Wednesday, February 08, 2006

What is IP?

The number of recent Slashdot articles (sorry, no links here, just read /. on a regular basis) on copyright, IP (intellectual property), and open standards got me thinking about what IP really is and how it is being "protected" via the US Patent Office. This just may be a long article, so please bear with me. First off, IANAL (I am not a lawyer)! However, I have enough English smarts to figure out what words mean. I can also look them up in the dictionary if I still need more clarification. So, a couple of definitions via dictionary.com:

intellectual - basically having to do with intellect and intelligence, of the mind, a thought or idea.
property - something owned; a possession
they add:
in·tel·lec·tu·al property

/"in-t&-'lek-ch&-w&l-/
: property that derives from the work of the mind or intellect; specifically : an idea, invention, trade secret, process, program,
data, formula, patent, copyright, or trademark or application, right, or registration relating thereto

Okay, that is all great. So here is the problem. File formats. Specifically, how a program stores the user's data onto some storage medium. Think about what each part of the process is; first is the user's data, second is the process of encoding that data into the file format, third is the process of storing that file to the storage medium, and fourth is the process of retrieving that file from the storage medium. I've simplified it somewhat to keep the discussion on file formats and intellectual property, though we could add in the process (program) used to create the data (what you write into, draw into, etc.). I'll add this into the encoding, storage, and retrieval processes.
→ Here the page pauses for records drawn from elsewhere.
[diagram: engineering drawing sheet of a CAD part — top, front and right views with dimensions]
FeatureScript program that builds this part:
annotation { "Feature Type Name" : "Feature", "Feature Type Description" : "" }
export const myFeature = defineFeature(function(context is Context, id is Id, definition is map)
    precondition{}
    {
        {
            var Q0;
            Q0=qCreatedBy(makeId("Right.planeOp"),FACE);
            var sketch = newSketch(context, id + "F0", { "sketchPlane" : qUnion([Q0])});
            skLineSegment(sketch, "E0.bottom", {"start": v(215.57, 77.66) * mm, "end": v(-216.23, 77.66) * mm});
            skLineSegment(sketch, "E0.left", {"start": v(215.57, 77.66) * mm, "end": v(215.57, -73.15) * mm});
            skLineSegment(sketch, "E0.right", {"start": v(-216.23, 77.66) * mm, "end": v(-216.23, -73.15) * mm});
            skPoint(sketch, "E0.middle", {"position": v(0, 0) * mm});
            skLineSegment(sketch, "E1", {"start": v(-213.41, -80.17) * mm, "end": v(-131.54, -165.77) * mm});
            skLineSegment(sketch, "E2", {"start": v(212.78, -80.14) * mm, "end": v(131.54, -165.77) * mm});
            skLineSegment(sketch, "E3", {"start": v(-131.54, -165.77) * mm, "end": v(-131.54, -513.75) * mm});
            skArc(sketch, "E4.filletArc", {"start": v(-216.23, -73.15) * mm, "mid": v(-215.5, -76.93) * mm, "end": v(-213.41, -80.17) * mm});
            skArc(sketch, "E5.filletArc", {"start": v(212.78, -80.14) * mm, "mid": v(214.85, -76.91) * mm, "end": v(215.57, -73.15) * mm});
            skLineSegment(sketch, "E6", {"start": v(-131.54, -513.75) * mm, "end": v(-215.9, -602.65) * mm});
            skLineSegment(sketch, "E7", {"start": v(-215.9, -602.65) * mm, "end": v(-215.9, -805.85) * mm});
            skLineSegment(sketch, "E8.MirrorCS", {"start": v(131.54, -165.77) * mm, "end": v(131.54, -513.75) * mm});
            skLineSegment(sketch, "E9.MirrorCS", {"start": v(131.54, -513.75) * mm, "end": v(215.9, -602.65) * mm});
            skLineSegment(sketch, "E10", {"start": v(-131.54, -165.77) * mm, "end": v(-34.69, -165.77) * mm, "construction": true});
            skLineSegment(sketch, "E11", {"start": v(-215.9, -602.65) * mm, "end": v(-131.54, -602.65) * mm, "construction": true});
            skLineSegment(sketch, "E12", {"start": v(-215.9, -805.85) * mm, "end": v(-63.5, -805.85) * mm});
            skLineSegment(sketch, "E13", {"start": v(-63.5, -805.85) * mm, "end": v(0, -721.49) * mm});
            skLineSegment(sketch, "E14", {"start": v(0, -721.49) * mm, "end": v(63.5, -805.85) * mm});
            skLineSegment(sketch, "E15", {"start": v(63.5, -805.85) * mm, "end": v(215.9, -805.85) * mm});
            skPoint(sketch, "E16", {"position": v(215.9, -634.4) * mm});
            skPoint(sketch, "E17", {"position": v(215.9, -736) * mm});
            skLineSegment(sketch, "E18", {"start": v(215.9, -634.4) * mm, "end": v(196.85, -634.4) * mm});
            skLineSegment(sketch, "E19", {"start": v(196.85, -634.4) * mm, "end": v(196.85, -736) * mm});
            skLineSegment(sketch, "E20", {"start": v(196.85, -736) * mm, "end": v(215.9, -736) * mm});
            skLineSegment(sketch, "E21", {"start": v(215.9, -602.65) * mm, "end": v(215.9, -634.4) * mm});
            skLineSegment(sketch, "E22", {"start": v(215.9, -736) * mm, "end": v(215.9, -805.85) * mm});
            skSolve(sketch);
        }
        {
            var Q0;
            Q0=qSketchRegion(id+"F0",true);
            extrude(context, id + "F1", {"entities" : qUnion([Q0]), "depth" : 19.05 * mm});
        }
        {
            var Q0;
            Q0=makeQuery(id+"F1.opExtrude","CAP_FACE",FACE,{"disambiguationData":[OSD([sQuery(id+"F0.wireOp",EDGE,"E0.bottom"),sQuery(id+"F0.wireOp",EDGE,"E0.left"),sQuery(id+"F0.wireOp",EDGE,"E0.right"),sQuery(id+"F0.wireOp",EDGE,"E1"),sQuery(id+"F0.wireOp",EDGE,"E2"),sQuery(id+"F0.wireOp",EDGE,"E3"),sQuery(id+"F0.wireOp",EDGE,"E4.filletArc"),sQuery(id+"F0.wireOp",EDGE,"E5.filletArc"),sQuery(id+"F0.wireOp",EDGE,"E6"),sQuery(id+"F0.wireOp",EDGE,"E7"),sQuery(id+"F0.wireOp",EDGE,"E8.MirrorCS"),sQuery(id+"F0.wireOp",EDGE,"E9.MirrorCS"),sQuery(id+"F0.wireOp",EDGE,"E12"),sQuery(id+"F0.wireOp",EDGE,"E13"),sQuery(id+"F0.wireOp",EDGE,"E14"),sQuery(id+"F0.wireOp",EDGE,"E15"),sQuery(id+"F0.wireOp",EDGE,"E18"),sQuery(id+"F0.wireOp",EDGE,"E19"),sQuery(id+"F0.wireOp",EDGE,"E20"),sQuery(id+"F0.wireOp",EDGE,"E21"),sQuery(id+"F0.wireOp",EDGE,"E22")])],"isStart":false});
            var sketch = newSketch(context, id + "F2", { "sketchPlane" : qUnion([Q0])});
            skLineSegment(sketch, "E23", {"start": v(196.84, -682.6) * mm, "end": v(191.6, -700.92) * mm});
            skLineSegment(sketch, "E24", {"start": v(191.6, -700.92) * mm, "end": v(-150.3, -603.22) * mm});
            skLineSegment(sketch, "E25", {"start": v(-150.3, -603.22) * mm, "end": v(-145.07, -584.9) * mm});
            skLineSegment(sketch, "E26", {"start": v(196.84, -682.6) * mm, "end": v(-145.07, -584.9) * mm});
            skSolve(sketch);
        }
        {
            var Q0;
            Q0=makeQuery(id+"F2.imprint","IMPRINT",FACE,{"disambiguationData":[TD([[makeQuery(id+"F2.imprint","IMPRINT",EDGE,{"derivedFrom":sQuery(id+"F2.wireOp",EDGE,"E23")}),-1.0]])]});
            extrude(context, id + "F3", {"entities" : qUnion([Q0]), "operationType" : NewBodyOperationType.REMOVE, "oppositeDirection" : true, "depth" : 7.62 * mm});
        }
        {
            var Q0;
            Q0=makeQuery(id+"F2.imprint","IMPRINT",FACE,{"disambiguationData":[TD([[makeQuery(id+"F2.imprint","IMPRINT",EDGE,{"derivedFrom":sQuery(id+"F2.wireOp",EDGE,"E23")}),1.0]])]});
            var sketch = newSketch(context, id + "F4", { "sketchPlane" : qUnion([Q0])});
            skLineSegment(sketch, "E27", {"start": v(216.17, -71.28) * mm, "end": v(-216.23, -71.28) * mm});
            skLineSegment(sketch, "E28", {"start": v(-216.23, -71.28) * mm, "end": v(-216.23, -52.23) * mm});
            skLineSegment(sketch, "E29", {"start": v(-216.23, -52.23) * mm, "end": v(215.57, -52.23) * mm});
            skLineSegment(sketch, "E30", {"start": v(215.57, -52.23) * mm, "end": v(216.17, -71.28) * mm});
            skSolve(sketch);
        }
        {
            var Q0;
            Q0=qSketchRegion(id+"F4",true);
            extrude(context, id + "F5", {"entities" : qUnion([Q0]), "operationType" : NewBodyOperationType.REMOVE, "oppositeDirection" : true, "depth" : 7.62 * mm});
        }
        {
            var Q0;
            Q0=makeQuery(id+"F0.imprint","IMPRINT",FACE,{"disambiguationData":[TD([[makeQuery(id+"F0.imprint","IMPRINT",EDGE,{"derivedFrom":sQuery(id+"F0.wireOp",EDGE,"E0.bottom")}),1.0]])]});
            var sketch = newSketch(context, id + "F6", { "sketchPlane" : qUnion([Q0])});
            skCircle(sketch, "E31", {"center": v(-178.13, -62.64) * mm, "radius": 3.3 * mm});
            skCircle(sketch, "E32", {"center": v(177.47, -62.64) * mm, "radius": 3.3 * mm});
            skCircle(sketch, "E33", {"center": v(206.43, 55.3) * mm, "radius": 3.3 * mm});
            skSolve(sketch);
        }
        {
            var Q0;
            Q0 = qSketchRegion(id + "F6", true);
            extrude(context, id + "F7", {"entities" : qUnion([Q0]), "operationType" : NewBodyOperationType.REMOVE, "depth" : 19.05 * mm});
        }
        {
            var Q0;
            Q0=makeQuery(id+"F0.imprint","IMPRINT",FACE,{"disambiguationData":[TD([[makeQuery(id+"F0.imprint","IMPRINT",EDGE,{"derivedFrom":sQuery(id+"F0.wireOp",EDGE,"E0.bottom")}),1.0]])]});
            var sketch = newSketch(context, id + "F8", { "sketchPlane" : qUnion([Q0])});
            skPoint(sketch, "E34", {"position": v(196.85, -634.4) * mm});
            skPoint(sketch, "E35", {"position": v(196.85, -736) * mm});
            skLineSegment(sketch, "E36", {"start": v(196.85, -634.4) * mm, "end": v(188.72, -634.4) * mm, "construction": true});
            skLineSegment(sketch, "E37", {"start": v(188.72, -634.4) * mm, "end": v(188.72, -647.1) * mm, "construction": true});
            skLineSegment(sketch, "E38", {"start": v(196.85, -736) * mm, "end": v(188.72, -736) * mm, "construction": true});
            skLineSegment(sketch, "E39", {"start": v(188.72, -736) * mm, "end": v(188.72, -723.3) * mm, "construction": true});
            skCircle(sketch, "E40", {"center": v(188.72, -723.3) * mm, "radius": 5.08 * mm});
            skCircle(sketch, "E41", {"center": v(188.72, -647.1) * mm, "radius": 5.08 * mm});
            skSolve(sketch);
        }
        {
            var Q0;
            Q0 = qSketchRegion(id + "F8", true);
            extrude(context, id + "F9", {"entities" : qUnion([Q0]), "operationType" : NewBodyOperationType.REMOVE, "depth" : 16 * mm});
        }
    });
So let's look at what intellectual property we have going for us.
* the user's data - belongs to the user, is what the user writes, draws, composes, etc.
* the encoding process - belongs to the person, group, company that creates the format for the file and the process of encoding the user's data into that format.
* the storage process - belongs to the person, group, company that created the process of taking a file and storing it to the storage medium.
* the retrieval process - belongs to the person, group, company that created the process of taking a file from the storage medium and providing it to the requesting process.

In really simple terms, the first process is the user, the second process is the program the user is working with, while the third and fourth processes are a part of the operating system. Let's look at this using an example: I am writing a letter or note using a simple text editor and I am going to store it on a floppy disk.

In a perfect world (which is actually almost common now), the process is going to involve a number of open standards: the text encoding (getting the keystrokes into code that the computer can understand) is taken care of by ASCII (or Unicode, etc.), the text editor will store that in a file format that encodes only the keystrokes into a text file, with the storage and retrieval processes using standardized write and read methods built into the operating system. Even though I working with at least four different pieces of intellectual property, the actual data still belongs to me because the intellectual properties I am using are based on open standards. As long as I am using a text editor (any will do) that understand how to read and write basic ASCII text, I can always view and edit my words. Likewise, anyone else that I give the letter or note to can read and edit what I have written as long as they use any text editor that follows the open standards I used to create the file. Cool, right? Except that this isn't a perfect world and here's why in two words, intellectual property.

Intellectual property affects not only what you write, draw, or create, but how you do it. In the FOSS (Free and Open Source Software) world, the means of creation of your work is not subjected to another's intellectual property rights. What you create will still belong to you - the means of creation are usually open standards. In proprietary software, the intellectual property rights exerted on your creation might mean that you give your creation IP rights to the maker of the proprietary software you use to create your work. How dumb is that? Typically, you are at the mercy of the proprietary software maker to continue to support file formats, design tools, etc. for you to be able to retrieve your original work. Worse, in order for others to be able to view your work, they must subject themselves to the will (whims) of the propriety software maker you used to create your work and either purchase the same software, or find some sort of viewer program that can handle the proprietary file format.

Intellectual property laws were created just recently (really, they started to be developed in the 1970s) in the grand scheme of things legal. Supposedly, they were to keep others from taking your idea and moving it to market before you were able to, thus getting the lions share of the money to be made from your idea. This well-meaning legal situation was quickly perverted into something that stifles innovation and rewards the holder of the intellectual property rights (typically, not the person who came up with the idea). In the music and motion picture industries, the artists receive only a few pennies per purchase of their work, while the corporate entity that holds the artist's IP gets the most money per sale. This is being justified by saying the distribution and marketing of the artist's work, as well as for the protection of the artist's IP. Of course, the corporation can pick and choose which artists they want to promote and protect - the bottom line being what the corporate entity thinks is going to make them the most money. Once the artist is "in", that artist has been locked into to a proprietary format that takes more money and lawyers to ever be able to get them out, let alone to be able to get back the rights to their own IP. We are seeing the same thing happening in the software industry - it's called vendor lock in.